第7話 元執政と側近

「どこに行っていたんだ?」

シールドはマイエルンの姿を見るとそう訊いた。


「グレンド伯爵との交信を」

マイエルンはシールドに丁寧にそう答えた。


「ロイヤルスイートは空いてないだろ」

シールドはやや苛つき呆れてそう言った。


「伯爵はエグゼクティブでもデラックスでも構わないと仰っておりました」

マイエルンの言葉にシールドは冷笑を浮かべた。


「まさか伯爵かつ元老院首席にそんな粗末な部屋を提供できないだろう?」

シールドは皮肉っぽくマイエルンにそう言った。


マイエルンも微苦笑を浮かべながら頷いてそれに同意した。グレンド伯爵に魔界での生命と爵位と領地と地位を与えたのはオルブレルではあったが。

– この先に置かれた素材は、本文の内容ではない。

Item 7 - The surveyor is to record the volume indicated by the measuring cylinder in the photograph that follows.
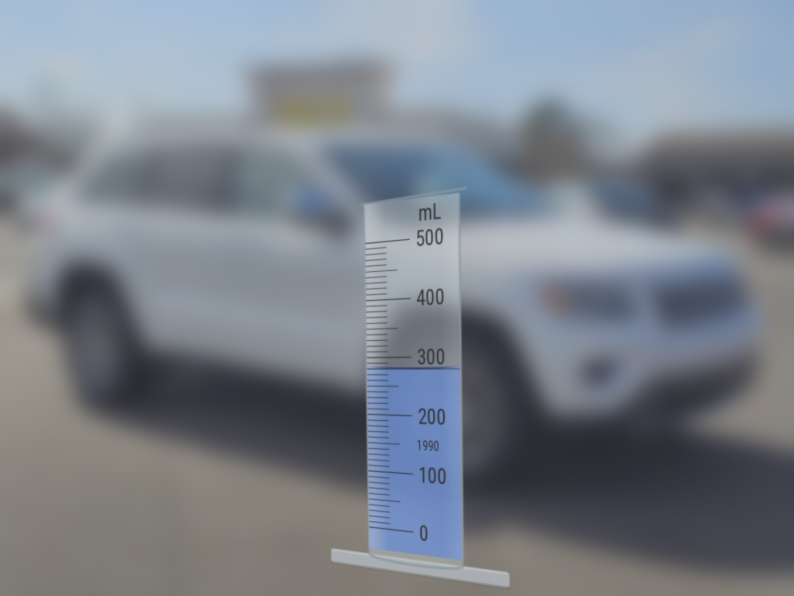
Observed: 280 mL
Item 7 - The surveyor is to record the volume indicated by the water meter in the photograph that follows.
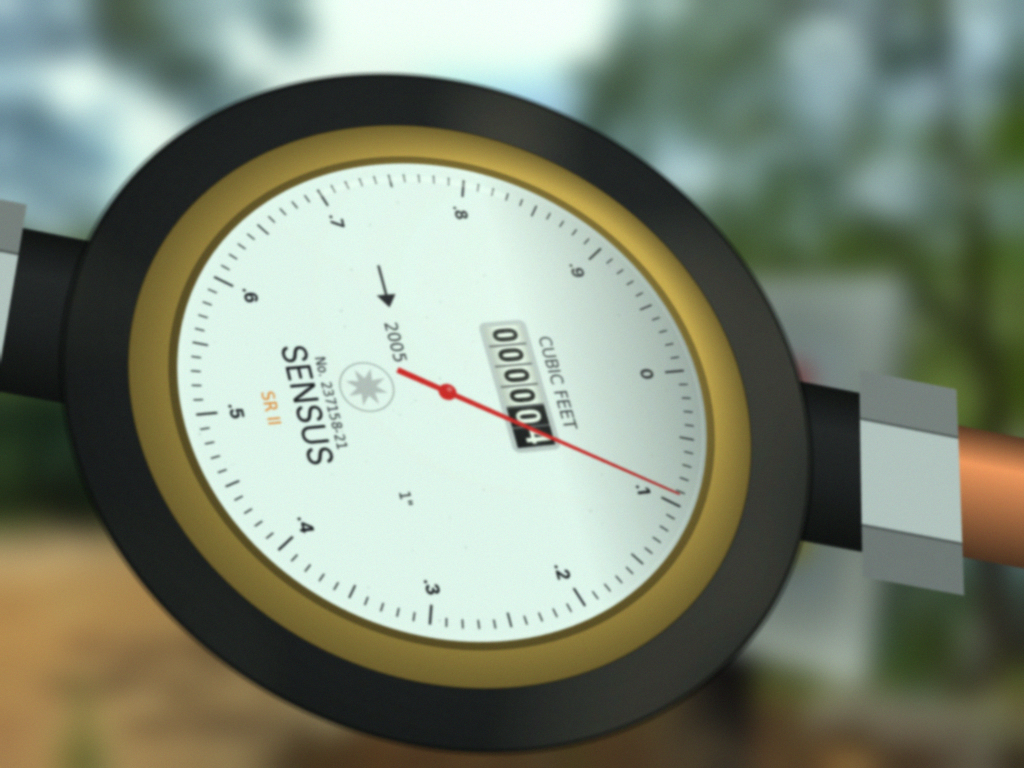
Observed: 4.09 ft³
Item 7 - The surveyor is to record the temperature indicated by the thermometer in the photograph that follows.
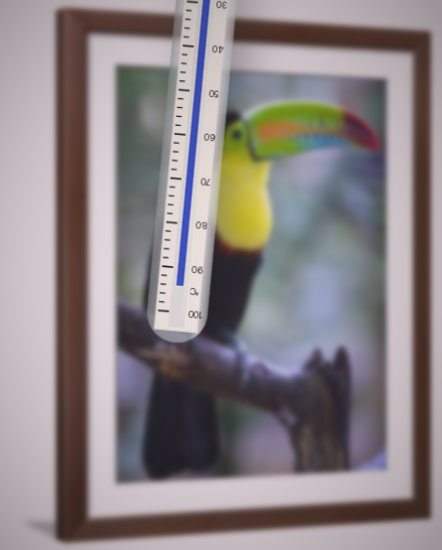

ロイヤルスイートに空きがないのも事実である。たとえその理由が元々このホテルにはロイヤルスイートは一部屋しかなく、それを当のシールドが長年専有しているからだとしても、開業以来誰も使っていない幾つかの部屋を繋げてロイヤルスイートに改装できたとしても、現時点でロイヤルスイートに空きがないのは事実なのである。


「伯爵も案外粘るな」

シールドは他人事をそう評した。


「芳しい噂は聞きません。私も些か……」

マイエルンはさり気なく本音を打ち出した。


「どいつもこいつも骨がない。あんな新参なんかぶちのめせばいいのに」

シールドは片鼻に皺を寄せてそう言った。


「今回がその好機だったのでは?」

マイエルンはシールドにそう問うた。


「だから胡乱な手でやったんだろうが」

シールドはやや不愉快そうに反論した。


「これなら強行採決派も何とかしようがある」

シールドの本意はそこにあったようだ。


この件の大筋はマイエルンが考えたものだが、その方針はシールドの助言に依るものだった。つまりこれはわざと隙を見せるための手段だったようだ。


「大体にしてこの状況で議決というのがな」

不快そうに鼻で溜息をつくシールドだった。


「と、仰いますと?」

マイエルンはシールドにそう訊いた。


「例えば皆勝手に自分の考えで投票したとしよう」

シールドは例を上げて説明をした。


「その結果は本当に民意を反映しているか?いや、していない。ただの籤引きだ」

シールドはそう結論づけた。


「主権者というのは民意の代表だが、それは個々の意見を吸い上げる事ではない」

珍しく政治論を語るシールドだった。


「まず自分が何をしたいのか、何をするのかを提示できなければ話にならん」

シールドの言葉は厳しい。


「その上で意見も反対も許す。それを検討も取り込みもする。それが政治だ」

シールドは断言した。


「誰もそんな力がないのに」

葡萄酒を口に含んで一拍置いた。


「作られた制度に乗っかって何票取ったとか失ったとか、やってる事がズレてる」

シールドはそう吐き捨てた。


ホテル・バラー長期滞在客ピーター・シールド氏の言葉ではなかった。実際に千年王国を創り、その国家を長年統治していたオルブレル執政の言葉であった。その言葉にマイエルンは膝をついて最敬礼をした。これこそ久しぶりに聞く我が主の御言葉だ。


「執政……何卒お戻り下さい」

マイエルンは感動に打ち震えながらシールドにそう呼びかけた。マイエルンからは見えなかったが、シールドは些かバツの悪い顔を浮かべた。


「あ、いやその何だ、あくまで私個人の意見だよ。コンシェルジュ」

シールドは作り笑いを浮かべてそう言った。


「私はオルブレル執政を見ていたいのです!」

マイエルンは激情のまま涙を流してそう訴えた。


「あー…まあ…、その、機会があれば……」

シールドは彼らしくもなく言葉を濁した。


さすがのシールドも、発生以来ずっと自分の傍に居て、本心から自分を敬愛している側近の悲願を無下にはできなかった。でもまだ引退して十年くらいだし、もう少しはこのままでもいいんじゃないかなって。ほらクリスの事だってあるしさ。


「お前、いやコンシェルジュの苦悩は良く判るよ」

血涙でも流しそうな側近の表情を見てそう言った。


「どいつもこいつも気骨がない」

シールドは皿に乗ったものを指でつまんだ。


「骨があるのはクリスだけだ」

シールドは冗談めかしてそう言い、弟子ならぬ「生徒」の右の小指の骨を食べた。